[Records from a data collection]
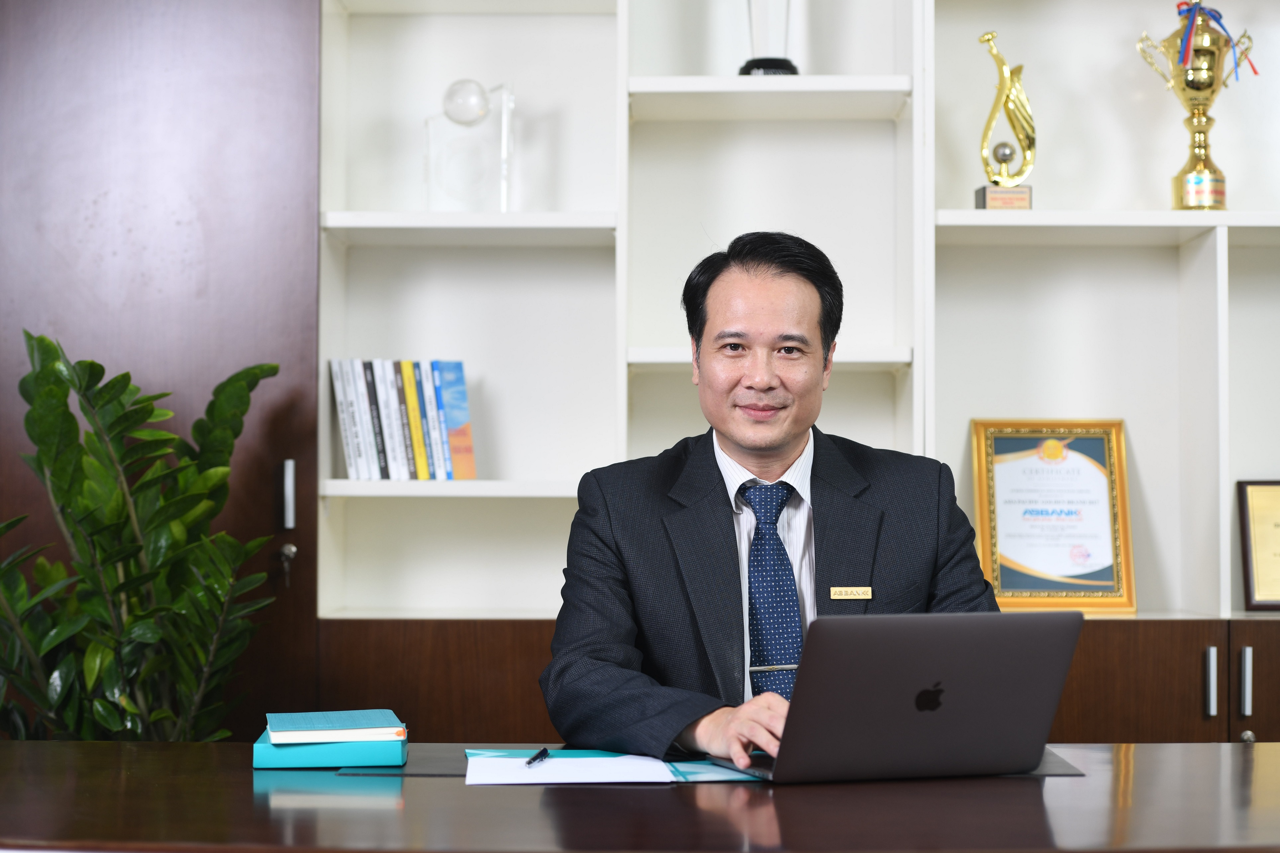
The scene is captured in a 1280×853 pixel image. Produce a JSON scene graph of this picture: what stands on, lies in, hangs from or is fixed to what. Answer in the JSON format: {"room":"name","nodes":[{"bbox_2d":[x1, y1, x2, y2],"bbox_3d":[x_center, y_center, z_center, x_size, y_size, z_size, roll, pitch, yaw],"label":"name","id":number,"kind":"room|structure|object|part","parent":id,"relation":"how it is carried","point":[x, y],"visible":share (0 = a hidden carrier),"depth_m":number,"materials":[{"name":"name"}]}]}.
{"room":"office","nodes":[
{"label":"office","id":0,"kind":"room"},
{"bbox_2d":[0,0,322,742],"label":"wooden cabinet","id":1,"kind":"structure","parent":0,"point":[306,68],"depth_m":4.81,"materials":[{"name":"brown wood"}]},
{"bbox_2d":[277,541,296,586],"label":"key","id":2,"kind":"object","parent":1,"relation":"attached to","point":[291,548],"visible":0.97,"depth_m":4.89,"materials":[{"name":"silver metal"}]},
{"label":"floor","id":3,"kind":"structure","parent":0,"visible":0},
{"bbox_2d":[0,327,286,741],"bbox_3d":[-0.880,0.404,4.317,0.612,1.095,0.630,-1,-2,38],"label":"potted plant","id":4,"kind":"object","parent":3,"relation":"on","point":[121,376],"visible":0.89,"depth_m":4.26,"materials":[{"name":"green plant"}]},
{"bbox_2d":[0,740,1279,852],"bbox_3d":[0.117,0.776,3.011,2.817,0.752,1.015,0,-2,1],"label":"desk","id":5,"kind":"object","parent":3,"relation":"on","point":[1165,747],"visible":0.86,"depth_m":2.85,"materials":[{"name":"brown wood"}]},
{"bbox_2d":[255,725,406,769],"bbox_3d":[-0.374,0.391,3.357,0.176,0.033,0.208,0,-2,1],"label":"blue book","id":6,"kind":"object","parent":5,"relation":"on","point":[346,752],"visible":0.62,"depth_m":3.25,"materials":[{"name":"teal paper"}]},
{"bbox_2d":[263,709,404,741],"bbox_3d":[-0.377,0.366,3.391,0.159,0.014,0.187,0,-2,-11],"label":"green book","id":7,"kind":"object","parent":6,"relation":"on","point":[359,717],"visible":0.98,"depth_m":3.32,"materials":[{"name":"blue paper"}]},
{"bbox_2d":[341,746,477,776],"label":"desk pad","id":8,"kind":"object","parent":5,"relation":"on","point":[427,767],"visible":0.52,"depth_m":3.23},
{"bbox_2d":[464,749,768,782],"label":"folder","id":9,"kind":"object","parent":5,"relation":"on","point":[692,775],"visible":0.36,"depth_m":3.23,"materials":[{"name":"paper"}]},
{"bbox_2d":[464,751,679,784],"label":"paper","id":10,"kind":"object","parent":9,"relation":"on","point":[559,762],"visible":0.89,"depth_m":3.15,"materials":[{"name":"white paper"}]},
{"bbox_2d":[526,747,549,768],"bbox_3d":[-0.118,0.382,3.164,0.011,0.011,0.138,0,-2,1],"label":"pen","id":11,"kind":"object","parent":10,"relation":"on","point":[544,752],"visible":0.98,"depth_m":3.17,"materials":[{"name":"black"}]},
{"bbox_2d":[673,748,1085,781],"bbox_3d":[0.251,0.396,3.267,0.451,0.004,0.437,0,-2,1],"label":"desk pad","id":12,"kind":"object","parent":5,"relation":"on","point":[1065,770],"visible":0.18,"depth_m":3.15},
{"bbox_2d":[703,609,1082,782],"bbox_3d":[0.271,0.293,3.106,0.333,0.192,0.302,1,-2,-21],"label":"laptop","id":13,"kind":"object","parent":12,"relation":"on","point":[960,700],"visible":0.99,"depth_m":3.00,"materials":[{"name":"metal"}]},
{"bbox_2d":[543,232,1006,767],"bbox_3d":[0.173,0.335,3.683,0.614,1.150,0.653,1,-2,-22],"label":"man","id":14,"kind":"object","parent":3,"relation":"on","point":[775,448],"visible":0.85,"depth_m":3.61},
{"bbox_2d":[317,0,1279,739],"bbox_3d":[0.750,-0.154,5.075,2.736,2.810,0.479,0,-2,1],"label":"built-in bookshelf","id":15,"kind":"object","parent":3,"relation":"on","point":[649,381],"visible":0.63,"depth_m":5.21,"materials":[{"name":"white wood"}]},
{"bbox_2d":[328,358,366,479],"bbox_3d":[-0.530,-0.009,5.066,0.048,0.222,0.179,0,-2,1],"label":"book","id":16,"kind":"object","parent":15,"relation":"in","point":[344,436],"visible":0.79,"depth_m":4.99,"materials":[{"name":"white paper"}]},
{"bbox_2d":[348,357,376,479],"bbox_3d":[-0.515,-0.010,5.064,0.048,0.219,0.170,0,-2,1],"label":"book","id":17,"kind":"object","parent":15,"relation":"in","point":[364,411],"visible":0.6,"depth_m":4.99,"materials":[{"name":"paper"}]},
{"bbox_2d":[357,358,387,477],"bbox_3d":[-0.485,-0.008,5.056,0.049,0.223,0.172,0,-2,1],"label":"book","id":18,"kind":"object","parent":15,"relation":"in","point":[376,456],"visible":0.67,"depth_m":4.98,"materials":[{"name":"paper"}]},
{"bbox_2d":[377,359,411,478],"bbox_3d":[-0.441,-0.010,5.086,0.039,0.228,0.167,0,-2,1],"label":"book","id":19,"kind":"object","parent":15,"relation":"in","point":[392,394],"visible":0.72,"depth_m":5.02,"materials":[{"name":"paper"}]},
{"bbox_2d":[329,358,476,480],"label":"book row","id":20,"kind":"object","parent":15,"relation":"in","point":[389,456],"visible":0.96,"depth_m":5.03,"materials":[{"name":"paper"}]},
{"bbox_2d":[397,359,427,478],"bbox_3d":[-0.413,-0.010,5.073,0.035,0.227,0.169,0,-2,1],"label":"book","id":21,"kind":"object","parent":15,"relation":"in","point":[409,391],"visible":0.73,"depth_m":5.00,"materials":[{"name":"paper"}]},
{"bbox_2d":[416,359,454,478],"bbox_3d":[-0.380,-0.007,5.105,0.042,0.226,0.172,0,-2,1],"label":"book","id":22,"kind":"object","parent":15,"relation":"in","point":[437,446],"visible":0.73,"depth_m":5.03,"materials":[{"name":"blue paper"}]},
{"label":"lower cabinet","id":23,"kind":"part","parent":15,"relation":"part of","materials":[{"name":"brown wood"}]},
{"bbox_3d":[-0.288,0.115,5.022,0.591,0.033,0.268,0,-2,1],"label":"shelf","id":24,"kind":"part","parent":15,"relation":"part of","materials":[{"name":"white wood"}]},
{"bbox_2d":[434,360,477,481],"bbox_3d":[-0.348,-0.006,5.125,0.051,0.223,0.165,0,-2,1],"label":"book","id":25,"kind":"object","parent":15,"relation":"in","point":[451,439],"visible":0.85,"depth_m":5.08,"materials":[{"name":"paper"}]},
{"bbox_2d":[424,80,515,211],"bbox_3d":[-0.321,-0.517,5.243,0.175,0.284,0.132,0,-2,1],"label":"glass award","id":26,"kind":"object","parent":15,"relation":"on","point":[474,85],"visible":0.91,"depth_m":5.22,"materials":[{"name":"clear glass"}]},
{"bbox_3d":[-0.317,-0.358,5.044,0.533,0.037,0.296,0,-2,1],"label":"shelf","id":27,"kind":"part","parent":15,"relation":"part of","materials":[{"name":"white wood"}]},
{"bbox_3d":[0.220,-0.117,4.961,0.464,0.037,0.277,0,-2,1],"label":"shelf","id":28,"kind":"part","parent":15,"relation":"part of","materials":[{"name":"white wood"}]},
{"bbox_2d":[737,0,800,76],"bbox_3d":[0.244,-0.873,5.194,0.161,0.502,0.161,0,-2,1],"label":"trophy","id":29,"kind":"object","parent":15,"relation":"on","point":[780,63],"visible":0.73,"depth_m":5.16,"materials":[{"name":"clear glass"}]},
{"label":"shelf","id":30,"kind":"part","parent":15,"relation":"part of","materials":[{"name":"white wood"}]},
{"bbox_2d":[973,31,1035,210],"bbox_3d":[0.691,-0.564,5.239,0.129,0.357,0.097,0,-2,1],"label":"trophy","id":31,"kind":"object","parent":15,"relation":"on","point":[1003,157],"visible":0.97,"depth_m":5.22,"materials":[{"name":"gold metal"}]},
{"bbox_2d":[971,418,1137,611],"bbox_3d":[0.760,0.162,5.105,0.291,0.362,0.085,0,-2,1],"label":"framed certificate","id":32,"kind":"object","parent":15,"relation":"on","point":[1020,588],"visible":0.97,"depth_m":5.10,"materials":[{"name":"gold"}]},
{"bbox_3d":[0.966,-0.358,4.934,0.878,0.034,0.333,0,-2,1],"label":"shelf","id":33,"kind":"part","parent":15,"relation":"part of","materials":[{"name":"white wood"}]},
{"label":"lower cabinet doors","id":34,"kind":"part","parent":15,"relation":"part of","materials":[{"name":"brown wood"}]},
{"bbox_2d":[1134,0,1254,209],"bbox_3d":[1.080,-0.620,5.387,0.234,0.442,0.153,0,-2,1],"label":"trophy","id":35,"kind":"object","parent":15,"relation":"on","point":[1201,172],"visible":0.9,"depth_m":5.35,"materials":[{"name":"gold metal"}]},
{"bbox_2d":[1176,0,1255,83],"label":"ribbon","id":36,"kind":"object","parent":35,"relation":"attached to","point":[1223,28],"visible":0.68,"depth_m":5.42,"materials":[{"name":"blue fabric"}]},
{"bbox_3d":[0.933,0.421,4.572,0.015,0.118,0.033,0,-2,1],"label":"handle","id":37,"kind":"part","parent":15,"relation":"part of","materials":[{"name":"silver metal"}]},
{"bbox_3d":[0.989,0.419,4.557,0.014,0.120,0.031,0,-2,1],"label":"handle","id":38,"kind":"part","parent":15,"relation":"part of","materials":[{"name":"silver metal"}]},
{"bbox_3d":[1.165,0.701,4.571,0.401,0.647,0.071,0,-2,1],"label":"cabinet door","id":39,"kind":"part","parent":15,"relation":"part of","materials":[{"name":"brown wood"}]},
{"bbox_2d":[1236,479,1279,610],"bbox_3d":[1.236,0.214,5.119,0.263,0.250,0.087,0,-2,1],"label":"framed certificate","id":40,"kind":"object","parent":15,"relation":"in","point":[1261,568],"visible":1,"depth_m":5.11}
]}

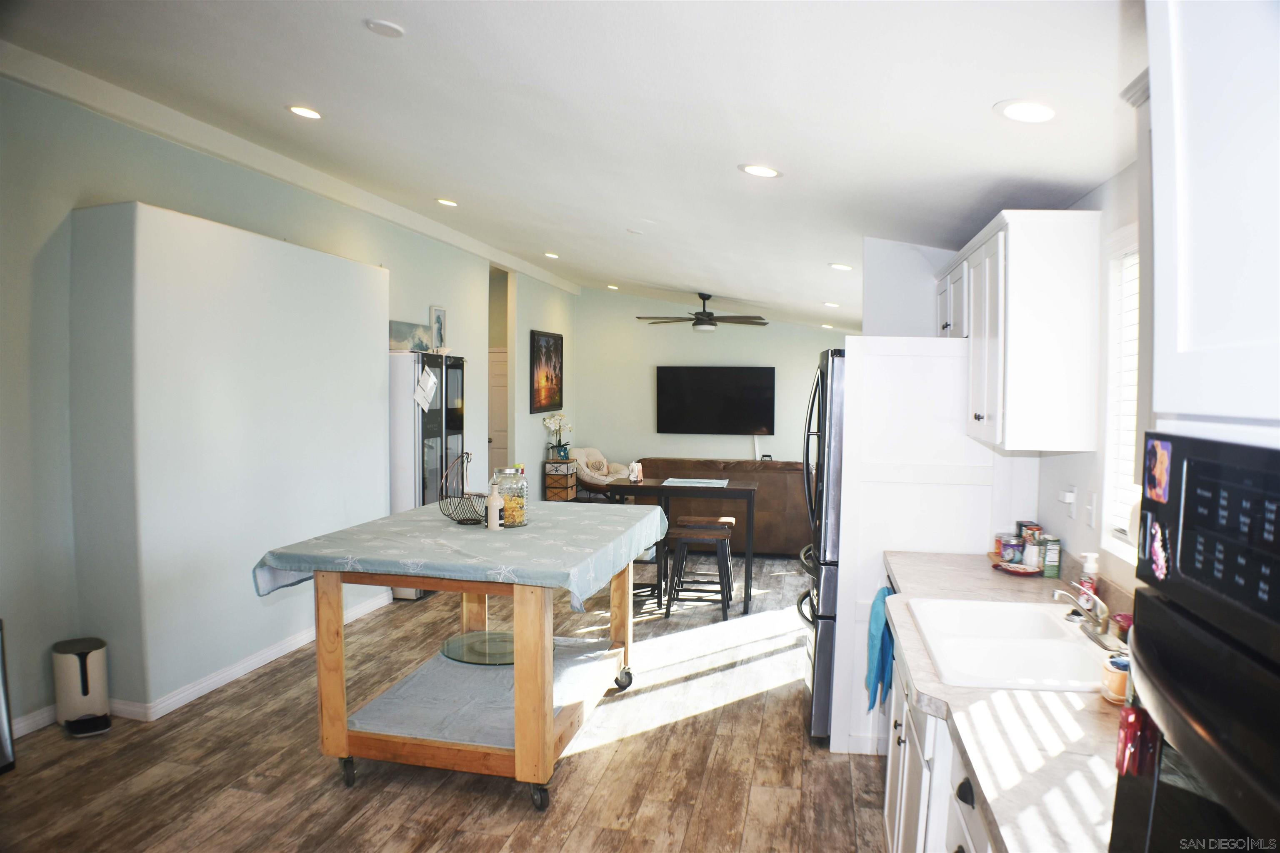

TASK PROMPT: For every line of the data above that contains "office", copy that line.

RESPONSE AREA:
{"room":"office","nodes":[
{"label":"office","id":0,"kind":"room"},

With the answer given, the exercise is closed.